What is asked -> Count the lines in the records below that contain the string "skArc" and reply with only that number.

Records supplied ->
____________
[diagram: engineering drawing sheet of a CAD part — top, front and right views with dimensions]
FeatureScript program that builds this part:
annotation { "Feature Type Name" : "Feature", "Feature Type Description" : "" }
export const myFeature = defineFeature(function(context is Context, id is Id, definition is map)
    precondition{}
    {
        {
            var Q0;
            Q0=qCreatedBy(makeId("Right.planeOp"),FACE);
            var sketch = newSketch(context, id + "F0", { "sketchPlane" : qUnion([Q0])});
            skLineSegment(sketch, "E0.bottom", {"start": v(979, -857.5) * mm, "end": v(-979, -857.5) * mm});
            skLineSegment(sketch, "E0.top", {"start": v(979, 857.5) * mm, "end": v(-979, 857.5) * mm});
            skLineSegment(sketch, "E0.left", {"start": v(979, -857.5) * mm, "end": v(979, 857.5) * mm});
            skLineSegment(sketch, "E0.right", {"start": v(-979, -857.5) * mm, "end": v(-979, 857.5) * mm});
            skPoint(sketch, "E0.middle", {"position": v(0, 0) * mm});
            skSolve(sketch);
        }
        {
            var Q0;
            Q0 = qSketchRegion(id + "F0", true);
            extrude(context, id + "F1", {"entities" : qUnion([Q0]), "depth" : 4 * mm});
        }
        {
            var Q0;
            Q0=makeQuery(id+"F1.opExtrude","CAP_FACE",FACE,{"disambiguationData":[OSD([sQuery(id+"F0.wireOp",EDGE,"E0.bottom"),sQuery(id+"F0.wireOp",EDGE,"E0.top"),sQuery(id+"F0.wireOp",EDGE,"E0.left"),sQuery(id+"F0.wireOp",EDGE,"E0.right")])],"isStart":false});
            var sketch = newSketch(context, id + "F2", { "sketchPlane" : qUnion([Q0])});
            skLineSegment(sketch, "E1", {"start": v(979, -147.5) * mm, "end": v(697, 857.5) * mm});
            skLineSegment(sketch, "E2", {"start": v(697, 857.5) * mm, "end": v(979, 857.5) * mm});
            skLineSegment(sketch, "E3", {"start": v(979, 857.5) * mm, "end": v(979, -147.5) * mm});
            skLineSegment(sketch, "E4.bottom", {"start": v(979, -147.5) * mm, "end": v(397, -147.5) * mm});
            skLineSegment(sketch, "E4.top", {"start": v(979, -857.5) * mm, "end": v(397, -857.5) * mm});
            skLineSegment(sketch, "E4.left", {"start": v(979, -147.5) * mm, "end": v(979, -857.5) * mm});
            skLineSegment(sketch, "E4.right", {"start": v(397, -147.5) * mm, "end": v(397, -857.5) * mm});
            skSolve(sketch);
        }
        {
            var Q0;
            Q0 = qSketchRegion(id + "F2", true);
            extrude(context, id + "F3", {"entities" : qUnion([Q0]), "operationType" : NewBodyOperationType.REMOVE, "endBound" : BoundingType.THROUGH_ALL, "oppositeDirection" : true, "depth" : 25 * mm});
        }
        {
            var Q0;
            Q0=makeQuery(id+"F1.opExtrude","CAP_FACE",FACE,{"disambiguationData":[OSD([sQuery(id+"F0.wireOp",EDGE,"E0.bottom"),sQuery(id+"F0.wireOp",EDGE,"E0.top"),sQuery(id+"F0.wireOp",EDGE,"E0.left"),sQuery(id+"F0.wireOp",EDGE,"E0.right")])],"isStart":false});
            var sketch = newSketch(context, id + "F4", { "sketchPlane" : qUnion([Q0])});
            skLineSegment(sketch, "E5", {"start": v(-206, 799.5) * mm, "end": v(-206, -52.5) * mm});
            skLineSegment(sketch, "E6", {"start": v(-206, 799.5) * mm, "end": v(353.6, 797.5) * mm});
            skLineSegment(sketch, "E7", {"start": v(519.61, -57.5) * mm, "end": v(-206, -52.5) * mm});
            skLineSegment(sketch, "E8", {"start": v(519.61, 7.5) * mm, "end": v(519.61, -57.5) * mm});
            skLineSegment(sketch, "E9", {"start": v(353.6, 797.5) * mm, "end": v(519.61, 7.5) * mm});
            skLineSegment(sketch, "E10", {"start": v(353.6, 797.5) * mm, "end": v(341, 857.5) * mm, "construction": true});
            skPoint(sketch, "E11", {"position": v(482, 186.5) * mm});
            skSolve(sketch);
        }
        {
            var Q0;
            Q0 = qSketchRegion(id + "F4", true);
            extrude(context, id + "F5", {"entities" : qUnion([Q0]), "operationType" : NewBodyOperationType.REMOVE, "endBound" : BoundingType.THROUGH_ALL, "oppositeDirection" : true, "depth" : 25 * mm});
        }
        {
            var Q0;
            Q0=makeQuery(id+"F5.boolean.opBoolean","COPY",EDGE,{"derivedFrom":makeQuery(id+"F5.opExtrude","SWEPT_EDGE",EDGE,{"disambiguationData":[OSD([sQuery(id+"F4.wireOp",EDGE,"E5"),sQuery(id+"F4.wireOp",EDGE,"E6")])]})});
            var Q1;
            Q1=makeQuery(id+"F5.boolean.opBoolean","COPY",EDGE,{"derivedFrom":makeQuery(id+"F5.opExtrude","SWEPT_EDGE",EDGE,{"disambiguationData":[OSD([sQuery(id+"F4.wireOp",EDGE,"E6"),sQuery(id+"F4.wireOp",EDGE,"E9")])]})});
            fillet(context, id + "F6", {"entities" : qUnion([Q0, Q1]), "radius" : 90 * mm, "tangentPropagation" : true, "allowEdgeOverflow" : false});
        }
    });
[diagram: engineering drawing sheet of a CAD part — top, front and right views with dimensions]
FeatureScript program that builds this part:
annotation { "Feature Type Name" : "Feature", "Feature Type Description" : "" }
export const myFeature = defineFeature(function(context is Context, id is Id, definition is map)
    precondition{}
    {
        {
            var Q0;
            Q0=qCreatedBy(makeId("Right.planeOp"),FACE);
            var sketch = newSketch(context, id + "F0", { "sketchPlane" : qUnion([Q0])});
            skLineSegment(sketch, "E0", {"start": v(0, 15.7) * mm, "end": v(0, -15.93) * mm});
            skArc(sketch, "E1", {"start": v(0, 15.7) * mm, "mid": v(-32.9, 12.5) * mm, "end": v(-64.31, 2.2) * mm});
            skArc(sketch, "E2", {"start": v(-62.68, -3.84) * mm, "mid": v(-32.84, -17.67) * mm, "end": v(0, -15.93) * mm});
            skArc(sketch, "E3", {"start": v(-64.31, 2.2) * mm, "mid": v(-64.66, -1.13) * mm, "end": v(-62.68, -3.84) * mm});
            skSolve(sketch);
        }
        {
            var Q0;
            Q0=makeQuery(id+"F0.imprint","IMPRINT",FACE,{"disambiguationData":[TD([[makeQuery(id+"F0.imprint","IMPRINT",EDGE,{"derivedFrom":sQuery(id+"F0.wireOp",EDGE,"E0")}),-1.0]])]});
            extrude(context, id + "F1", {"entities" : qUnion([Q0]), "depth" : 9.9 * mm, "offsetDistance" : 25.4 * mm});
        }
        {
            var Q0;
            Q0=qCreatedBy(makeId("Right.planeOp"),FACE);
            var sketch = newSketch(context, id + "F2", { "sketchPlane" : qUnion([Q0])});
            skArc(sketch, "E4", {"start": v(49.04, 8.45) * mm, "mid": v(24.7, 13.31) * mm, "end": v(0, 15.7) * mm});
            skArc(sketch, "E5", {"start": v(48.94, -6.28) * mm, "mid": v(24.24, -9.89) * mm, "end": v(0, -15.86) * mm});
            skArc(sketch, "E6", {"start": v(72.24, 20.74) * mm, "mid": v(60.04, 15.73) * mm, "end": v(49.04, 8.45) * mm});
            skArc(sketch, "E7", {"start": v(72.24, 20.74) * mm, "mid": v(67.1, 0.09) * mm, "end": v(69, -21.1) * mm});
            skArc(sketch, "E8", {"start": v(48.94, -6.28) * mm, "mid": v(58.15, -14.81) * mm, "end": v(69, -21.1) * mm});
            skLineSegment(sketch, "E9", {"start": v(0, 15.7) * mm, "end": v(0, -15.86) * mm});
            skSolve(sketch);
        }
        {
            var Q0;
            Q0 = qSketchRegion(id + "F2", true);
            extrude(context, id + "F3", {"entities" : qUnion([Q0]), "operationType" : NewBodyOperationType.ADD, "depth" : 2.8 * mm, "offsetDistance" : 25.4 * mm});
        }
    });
____________
The completed task -> 8